* [Dataset rows]
═══
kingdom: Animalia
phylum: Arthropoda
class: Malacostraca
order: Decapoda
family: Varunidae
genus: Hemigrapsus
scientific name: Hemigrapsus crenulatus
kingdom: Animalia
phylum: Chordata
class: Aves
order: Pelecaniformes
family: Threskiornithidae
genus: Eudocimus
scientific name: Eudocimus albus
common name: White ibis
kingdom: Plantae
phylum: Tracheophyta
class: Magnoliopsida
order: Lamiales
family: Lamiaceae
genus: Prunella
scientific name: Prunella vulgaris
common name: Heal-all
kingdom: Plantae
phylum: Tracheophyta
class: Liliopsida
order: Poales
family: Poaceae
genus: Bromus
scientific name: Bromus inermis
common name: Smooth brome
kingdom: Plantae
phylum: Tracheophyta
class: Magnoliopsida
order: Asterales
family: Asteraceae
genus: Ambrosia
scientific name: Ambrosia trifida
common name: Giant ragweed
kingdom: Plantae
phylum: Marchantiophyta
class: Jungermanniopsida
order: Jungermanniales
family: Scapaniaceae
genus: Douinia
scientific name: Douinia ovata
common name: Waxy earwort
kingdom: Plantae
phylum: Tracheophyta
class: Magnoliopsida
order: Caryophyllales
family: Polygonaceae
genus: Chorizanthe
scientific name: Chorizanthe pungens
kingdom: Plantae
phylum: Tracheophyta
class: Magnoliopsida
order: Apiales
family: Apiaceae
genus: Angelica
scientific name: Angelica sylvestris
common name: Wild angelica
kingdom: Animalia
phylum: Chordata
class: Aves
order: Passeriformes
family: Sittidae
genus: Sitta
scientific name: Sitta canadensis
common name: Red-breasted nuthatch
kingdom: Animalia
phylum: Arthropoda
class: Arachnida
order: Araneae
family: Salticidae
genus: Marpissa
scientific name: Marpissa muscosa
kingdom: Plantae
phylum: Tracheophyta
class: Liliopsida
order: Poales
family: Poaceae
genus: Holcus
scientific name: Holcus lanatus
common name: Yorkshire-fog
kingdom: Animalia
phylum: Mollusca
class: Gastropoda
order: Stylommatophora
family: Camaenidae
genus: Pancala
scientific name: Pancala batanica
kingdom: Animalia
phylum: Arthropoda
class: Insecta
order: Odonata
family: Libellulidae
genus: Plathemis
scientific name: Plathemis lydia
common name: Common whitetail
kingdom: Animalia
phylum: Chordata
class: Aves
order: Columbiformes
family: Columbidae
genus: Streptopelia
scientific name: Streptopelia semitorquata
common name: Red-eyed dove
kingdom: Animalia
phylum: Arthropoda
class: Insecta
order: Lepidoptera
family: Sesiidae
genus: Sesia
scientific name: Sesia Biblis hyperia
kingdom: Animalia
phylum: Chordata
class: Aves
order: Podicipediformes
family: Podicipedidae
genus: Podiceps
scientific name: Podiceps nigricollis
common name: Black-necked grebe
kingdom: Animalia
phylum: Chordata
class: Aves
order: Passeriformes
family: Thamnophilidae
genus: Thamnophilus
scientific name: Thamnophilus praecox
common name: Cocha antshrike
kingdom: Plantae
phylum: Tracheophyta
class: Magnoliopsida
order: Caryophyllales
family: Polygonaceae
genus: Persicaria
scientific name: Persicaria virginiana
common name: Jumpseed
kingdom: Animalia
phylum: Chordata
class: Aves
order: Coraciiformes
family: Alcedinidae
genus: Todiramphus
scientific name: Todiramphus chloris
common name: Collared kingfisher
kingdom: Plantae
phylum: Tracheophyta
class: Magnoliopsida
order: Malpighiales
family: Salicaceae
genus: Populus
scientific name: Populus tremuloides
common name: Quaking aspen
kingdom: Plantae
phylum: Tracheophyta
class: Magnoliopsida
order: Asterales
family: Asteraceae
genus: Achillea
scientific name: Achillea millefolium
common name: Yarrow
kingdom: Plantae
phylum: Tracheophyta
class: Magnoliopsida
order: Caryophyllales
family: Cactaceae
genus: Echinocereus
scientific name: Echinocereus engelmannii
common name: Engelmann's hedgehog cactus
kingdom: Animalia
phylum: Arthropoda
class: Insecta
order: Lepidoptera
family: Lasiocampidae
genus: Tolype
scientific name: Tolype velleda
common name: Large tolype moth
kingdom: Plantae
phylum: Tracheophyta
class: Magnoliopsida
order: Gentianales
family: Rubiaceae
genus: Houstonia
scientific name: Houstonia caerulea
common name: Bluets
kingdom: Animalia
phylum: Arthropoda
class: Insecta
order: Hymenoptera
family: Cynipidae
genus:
═══
* [Work required]
Extract the lines from the very start of the records through the line containing "genus: Chorizanthe", including that line, and reproduce them word for word.

* [In response]
kingdom: Animalia
phylum: Arthropoda
class: Malacostraca
order: Decapoda
family: Varunidae
genus: Hemigrapsus
scientific name: Hemigrapsus crenulatus
kingdom: Animalia
phylum: Chordata
class: Aves
order: Pelecaniformes
family: Threskiornithidae
genus: Eudocimus
scientific name: Eudocimus albus
common name: White ibis
kingdom: Plantae
phylum: Tracheophyta
class: Magnoliopsida
order: Lamiales
family: Lamiaceae
genus: Prunella
scientific name: Prunella vulgaris
common name: Heal-all
kingdom: Plantae
phylum: Tracheophyta
class: Liliopsida
order: Poales
family: Poaceae
genus: Bromus
scientific name: Bromus inermis
common name: Smooth brome
kingdom: Plantae
phylum: Tracheophyta
class: Magnoliopsida
order: Asterales
family: Asteraceae
genus: Ambrosia
scientific name: Ambrosia trifida
common name: Giant ragweed
kingdom: Plantae
phylum: Marchantiophyta
class: Jungermanniopsida
order: Jungermanniales
family: Scapaniaceae
genus: Douinia
scientific name: Douinia ovata
common name: Waxy earwort
kingdom: Plantae
phylum: Tracheophyta
class: Magnoliopsida
order: Caryophyllales
family: Polygonaceae
genus: Chorizanthe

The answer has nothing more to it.